> [Passage for review]:
☆ ☆ ☆ ☆

Recommended Next Action
Write a note titled "Reasoning production is not reasoning evaluation" in kb/notes/, connecting The augmentation-automation boundary is discrimination not accuracy, Process structure and output structure are independent levers, and Semantic review catches content errors that structural validation cannot. The note should argue that agent systems need explicit evaluators for process validity instead of relying on successful answer production as a proxy.

☆ ☆ ☆ ☆

> [What you have to do]:
List the note titles that the recommended next action says the new note should connect.

☆ ☆ ☆ ☆

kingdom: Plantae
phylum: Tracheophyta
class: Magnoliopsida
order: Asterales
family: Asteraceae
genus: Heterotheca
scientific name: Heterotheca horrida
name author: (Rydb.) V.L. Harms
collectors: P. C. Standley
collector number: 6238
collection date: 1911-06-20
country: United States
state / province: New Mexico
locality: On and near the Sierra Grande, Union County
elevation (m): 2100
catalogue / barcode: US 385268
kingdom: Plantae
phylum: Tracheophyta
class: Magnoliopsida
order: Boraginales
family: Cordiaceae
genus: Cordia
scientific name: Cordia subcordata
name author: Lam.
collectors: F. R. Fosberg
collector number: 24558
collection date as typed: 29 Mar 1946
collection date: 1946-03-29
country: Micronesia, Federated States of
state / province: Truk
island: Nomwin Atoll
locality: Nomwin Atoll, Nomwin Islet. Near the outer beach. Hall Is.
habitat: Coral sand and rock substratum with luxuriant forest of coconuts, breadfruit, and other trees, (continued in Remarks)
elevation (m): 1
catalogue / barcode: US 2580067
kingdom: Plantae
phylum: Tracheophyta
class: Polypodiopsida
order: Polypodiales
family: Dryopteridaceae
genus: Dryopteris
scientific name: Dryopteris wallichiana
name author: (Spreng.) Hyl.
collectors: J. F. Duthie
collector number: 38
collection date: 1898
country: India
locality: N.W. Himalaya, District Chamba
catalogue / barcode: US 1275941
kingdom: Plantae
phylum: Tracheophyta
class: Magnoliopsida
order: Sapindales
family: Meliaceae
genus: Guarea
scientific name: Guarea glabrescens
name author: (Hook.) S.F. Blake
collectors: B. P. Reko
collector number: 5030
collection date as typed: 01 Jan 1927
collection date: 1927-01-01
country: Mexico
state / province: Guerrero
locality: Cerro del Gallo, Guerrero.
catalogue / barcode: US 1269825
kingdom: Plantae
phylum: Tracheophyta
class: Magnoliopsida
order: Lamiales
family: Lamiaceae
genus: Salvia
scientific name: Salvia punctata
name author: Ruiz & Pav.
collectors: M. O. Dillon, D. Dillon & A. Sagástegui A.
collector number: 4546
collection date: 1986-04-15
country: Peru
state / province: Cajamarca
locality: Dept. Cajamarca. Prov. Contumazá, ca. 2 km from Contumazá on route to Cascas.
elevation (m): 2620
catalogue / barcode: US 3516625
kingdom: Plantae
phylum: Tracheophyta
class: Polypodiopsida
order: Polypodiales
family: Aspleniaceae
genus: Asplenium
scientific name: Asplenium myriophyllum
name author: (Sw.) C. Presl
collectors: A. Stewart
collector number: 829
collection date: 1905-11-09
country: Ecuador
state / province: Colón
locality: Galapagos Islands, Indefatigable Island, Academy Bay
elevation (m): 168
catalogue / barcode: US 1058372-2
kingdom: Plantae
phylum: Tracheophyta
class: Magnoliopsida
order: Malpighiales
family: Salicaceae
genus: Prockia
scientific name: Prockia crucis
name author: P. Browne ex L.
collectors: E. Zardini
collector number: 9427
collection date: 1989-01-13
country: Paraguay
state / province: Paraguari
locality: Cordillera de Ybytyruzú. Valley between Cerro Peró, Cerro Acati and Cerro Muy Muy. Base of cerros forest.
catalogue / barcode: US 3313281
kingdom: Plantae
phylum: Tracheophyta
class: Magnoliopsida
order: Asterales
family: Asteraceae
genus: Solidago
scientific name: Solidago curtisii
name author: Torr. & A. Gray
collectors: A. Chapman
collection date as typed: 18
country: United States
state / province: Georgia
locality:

☆ ☆ ☆ ☆

> [Output for this exercise]:
- The augmentation-automation boundary is discrimination not accuracy
- Process structure and output structure are independent levers
- Semantic review catches content errors that structural validation cannot